Mate. She cannot be in the house let alone find a glass and trap it. But thanks 🤣
Love it! I think your wife and I would get on just fine! 🤣🤣
@@LADYRAEUK I think you actually would. Thanks Amanda and keep those observations coming
❤😃
@@LADYRAEUK My wife does not particularly like the non-venomous huntersman spiders only for one reason, because her brother would pick them up and roll them up in his hands and throw them at her when she was growing up. While visiting her parents one afternoon about fifteen plus years ago he did it right in front of me so quickly I didn’t have time to react and my wife was on the receiving end, and boy did she lay into him immediately after she deflected it, he was in his late thirties and still acting like a teenager. There are the most commonly filmed spider in Australia as everyone knows what there are and I don’t dislike them other than there are extremely fast moving so much that people think they jump. Example I notice one on my wrist of a flannelette shirt that I had on, and I had to look twice as four of the legs on one side of his body were not there, by the time my brain computated this and considered he wouldn’t move that fast he was at my neck, needless to say the shirts was ripped off and on the ground. The largest spider I’ve come close to in the wood pile next to my shed is a SE Queensland tarantula it’s abdomen is the size the hunters man legspan an two to three times the size of the James Bond size tarantula in the London Zoo I visited a year later, where I instructed the exhibitor of some thirty years how to treat spider bites as he didn’t know basic Australian scouting first aid. P.S I was treated at London Zoo for a phobia a few years before so was happy to return the courtesy. You will not guess what they got me to pet? NSW in Oz
Couldn’t agree more Amanda, I love cooking but I have to Google American to English ingredient weights 🤦♂️
Roundabouts. Here in the USA I've seen one in Chattanooga TN and laughed my head off ( Perhaps unfairly ) at how bad American drivers are at getting in the right lane to take their exits.

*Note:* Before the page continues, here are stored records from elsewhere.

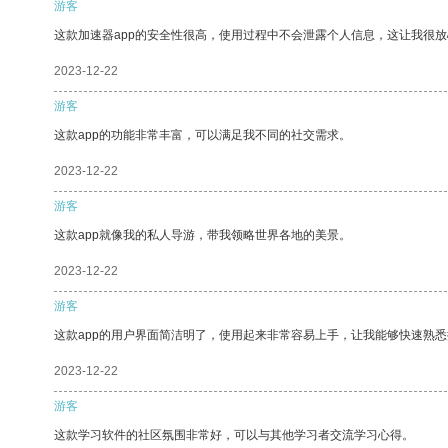
游客
这款加速器app的安全性很高，使用过程中不会泄露个人信息，这让我很
2023-12-22
游客
这款app的功能非常丰富，可以满足我不同的社交需求。
2023-12-22
游客
这款app就像我的私人导游，带我领略世界各地的美景。
2023-12-22
游客
这款app的用户界面简洁明了，使用起来非常容易上手，让我能够快速熟
2023-12-22
游客
这款学习软件的社区氛围非常好，可以与其他学习者交流学习心得。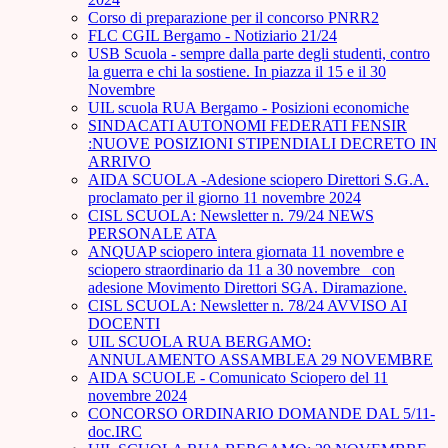
Corso di preparazione per il concorso PNRR2
FLC CGIL Bergamo - Notiziario 21/24
USB Scuola - sempre dalla parte degli studenti, contro
la guerra e chi la sostiene. In piazza il 15 e il 30
Novembre
UIL scuola RUA Bergamo - Posizioni economiche
SINDACATI AUTONOMI FEDERATI FENSIR
:NUOVE POSIZIONI STIPENDIALI DECRETO IN
ARRIVO
AIDA SCUOLA -Adesione sciopero Direttori S.G.A.
proclamato per il giorno 11 novembre 2024
CISL SCUOLA: Newsletter n. 79/24 NEWS
PERSONALE ATA
ANQUAP sciopero intera giornata 11 novembre e
sciopero straordinario da 11 a 30 novembre_ con
adesione Movimento Direttori SGA. Diramazione.
CISL SCUOLA: Newsletter n. 78/24 AVVISO AI
DOCENTI
UIL SCUOLA RUA BERGAMO:
ANNULAMENTO ASSAMBLEA 29 NOVEMBRE
AIDA SCUOLE - Comunicato Sciopero del 11
novembre 2024
CONCORSO ORDINARIO DOMANDE DAL 5/11-
doc.IRC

Have a look for the worlds fastest shed.
Never used cheeky with Nandos. But even back in my day we called something cheeky. Cheeky pint usually. Never had lemon and sugar on a pancake either. I have heard of that but my family eat them with gravy or stew. Always savoury never sweet.
We can and do have every style of pancakes it depends on who is making them.
12:03 I would hate to think that the concept of Americans being thick and fluffy might be applied beyond the realm of pancakes.
Pancake races are a British custom that take place in many towns on Shrove Tuesday, Olney in Buckinghamshire is the most famous one, as for bacon on pancakes, sounds disgusting!, you are more likely to have a spider land on you in the garden than in the shed.
We are taking our first trip to England soon. Thanks for the fun educational series. I start the day with a laugh. Bye, bye now,see you, thanks, bye now, bye-bye.
Cheese and pickle sandwiches. Real double Gloucester.
2 meters of 2x4 inch timber.
A kilo of 3 inch nails.
Brits use centigrade for cold temperatures, Fahrenheit for hot ones.